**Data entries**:
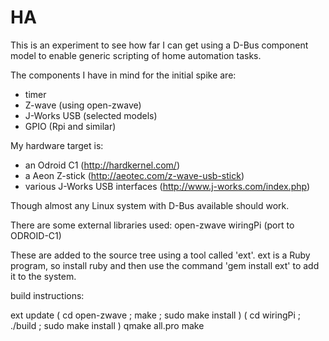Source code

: HA
==

This is an experiment to see how far I can get using a D-Bus component model to enable generic scripting of home automation tasks.

The components I have in mind for the initial spike are:
- timer
- Z-wave (using open-zwave)
- J-Works USB (selected models)
- GPIO (Rpi and similar)

My hardware target is:
- an Odroid C1 (http://hardkernel.com/)
- a Aeon Z-stick (http://aeotec.com/z-wave-usb-stick)
- various J-Works USB interfaces (http://www.j-works.com/index.php)

Though almost any Linux system with D-Bus available should work.

There are some external libraries used:
  open-zwave
  wiringPi (port to ODROID-C1)

These are added to the source tree using a tool called 'ext'.  ext is a Ruby program, so install ruby and then use the command 'gem install ext' to add it to the system.  

build instructions:

ext update
( cd open-zwave ; make ; sudo make install )
( cd wiringPi ; ./build ; sudo make install )
qmake all.pro
make

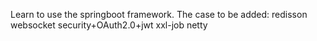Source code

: Learn to use the springboot framework.
The case to be added:
redisson
websocket
security+OAuth2.0+jwt
xxl-job
netty

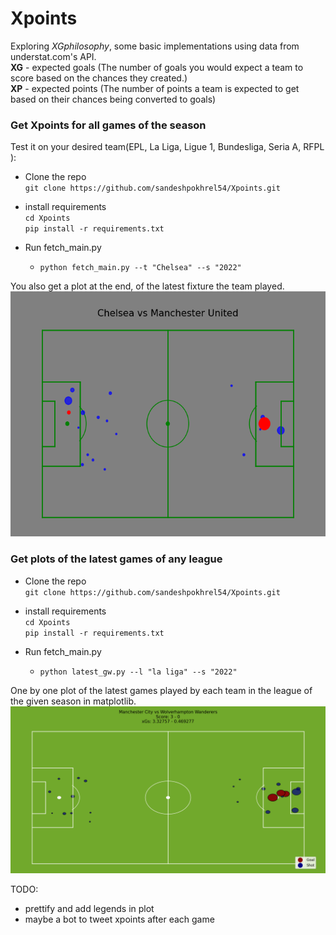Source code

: # Xpoints
Exploring *XGphilosophy*, some basic implementations using data from understat.com's API.  
**XG** - expected goals (The number of goals you would expect a team to score based on the chances they created.)  
**XP** - expected points (The number of points a team is expected to get based on their chances being converted to goals)  

### Get Xpoints for all games of the season
Test it on your desired team(EPL, La Liga, Ligue 1, Bundesliga, Seria A, RFPL ):  
- Clone the repo  
    `git clone https://github.com/sandeshpokhrel54/Xpoints.git  `  
    
- install requirements  
    `cd Xpoints`  
    `pip install -r requirements.txt`    
    
- Run fetch_main.py  
    - `python fetch_main.py --t "Chelsea" --s "2022" `  

You also get a plot at the end, of the latest fixture the team played.  
![Chelsea vs Manchester United](https://github.com/sandeshpokhrel54/Xpoints/blob/main/Xg.png) 


### Get plots of the latest games of any league  
- Clone the repo  
    `git clone https://github.com/sandeshpokhrel54/Xpoints.git  `  
    
- install requirements  
    `cd Xpoints`  
    `pip install -r requirements.txt`    
    
- Run fetch_main.py  
    - `python latest_gw.py --l "la liga" --s "2022" `  
 
 One by one plot of the latest games played by each team in the league of the given season in matplotlib.  
![One of the fixtures of last week(epl)](https://github.com/sandeshpokhrel54/Xpoints/blob/main/latest.png)  
  
TODO:  
- prettify and add legends in plot  
- maybe a bot to tweet xpoints after each game

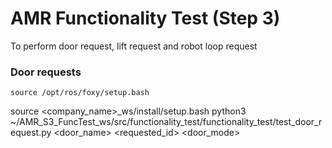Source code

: # AMR Functionality Test (Step 3)

To perform door request, lift request and robot loop request 

### Door requests
	source /opt/ros/foxy/setup.bash
  source <company_name>_ws/install/setup.bash
  python3 ~/AMR_S3_FuncTest_ws/src/functionality_test/functionality_test/test_door_request.py <door_name> <requested_id> <door_mode>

**WHAT THE TASK REQUIRES**: Please copy all of the material above word for word, leaving out the pictures.

**YOUR RESPONSE**:
Source code

: HA
==

This is an experiment to see how far I can get using a D-Bus component model to enable generic scripting of home automation tasks.

The components I have in mind for the initial spike are:
- timer
- Z-wave (using open-zwave)
- J-Works USB (selected models)
- GPIO (Rpi and similar)

My hardware target is:
- an Odroid C1 (http://hardkernel.com/)
- a Aeon Z-stick (http://aeotec.com/z-wave-usb-stick)
- various J-Works USB interfaces (http://www.j-works.com/index.php)

Though almost any Linux system with D-Bus available should work.

There are some external libraries used:
  open-zwave
  wiringPi (port to ODROID-C1)

These are added to the source tree using a tool called 'ext'.  ext is a Ruby program, so install ruby and then use the command 'gem install ext' to add it to the system.  

build instructions:

ext update
( cd open-zwave ; make ; sudo make install )
( cd wiringPi ; ./build ; sudo make install )
qmake all.pro
make

Source code

: Learn to use the springboot framework.
The case to be added:
redisson
websocket
security+OAuth2.0+jwt
xxl-job
netty

Source code

: # Xpoints
Exploring *XGphilosophy*, some basic implementations using data from understat.com's API.  
**XG** - expected goals (The number of goals you would expect a team to score based on the chances they created.)  
**XP** - expected points (The number of points a team is expected to get based on their chances being converted to goals)  

### Get Xpoints for all games of the season
Test it on your desired team(EPL, La Liga, Ligue 1, Bundesliga, Seria A, RFPL ):  
- Clone the repo  
    `git clone https://github.com/sandeshpokhrel54/Xpoints.git  `  
    
- install requirements  
    `cd Xpoints`  
    `pip install -r requirements.txt`    
    
- Run fetch_main.py  
    - `python fetch_main.py --t "Chelsea" --s "2022" `  

You also get a plot at the end, of the latest fixture the team played.  
![Chelsea vs Manchester United](https://github.com/sandeshpokhrel54/Xpoints/blob/main/Xg.png) 


### Get plots of the latest games of any league  
- Clone the repo  
    `git clone https://github.com/sandeshpokhrel54/Xpoints.git  `  
    
- install requirements  
    `cd Xpoints`  
    `pip install -r requirements.txt`    
    
- Run fetch_main.py  
    - `python latest_gw.py --l "la liga" --s "2022" `  
 
 One by one plot of the latest games played by each team in the league of the given season in matplotlib.  
![One of the fixtures of last week(epl)](https://github.com/sandeshpokhrel54/Xpoints/blob/main/latest.png)  
  
TODO:  
- prettify and add legends in plot  
- maybe a bot to tweet xpoints after each game

Source code

: # AMR Functionality Test (Step 3)

To perform door request, lift request and robot loop request 

### Door requests
	source /opt/ros/foxy/setup.bash
  source <company_name>_ws/install/setup.bash
  python3 ~/AMR_S3_FuncTest_ws/src/functionality_test/functionality_test/test_door_request.py <door_name> <requested_id> <door_mode>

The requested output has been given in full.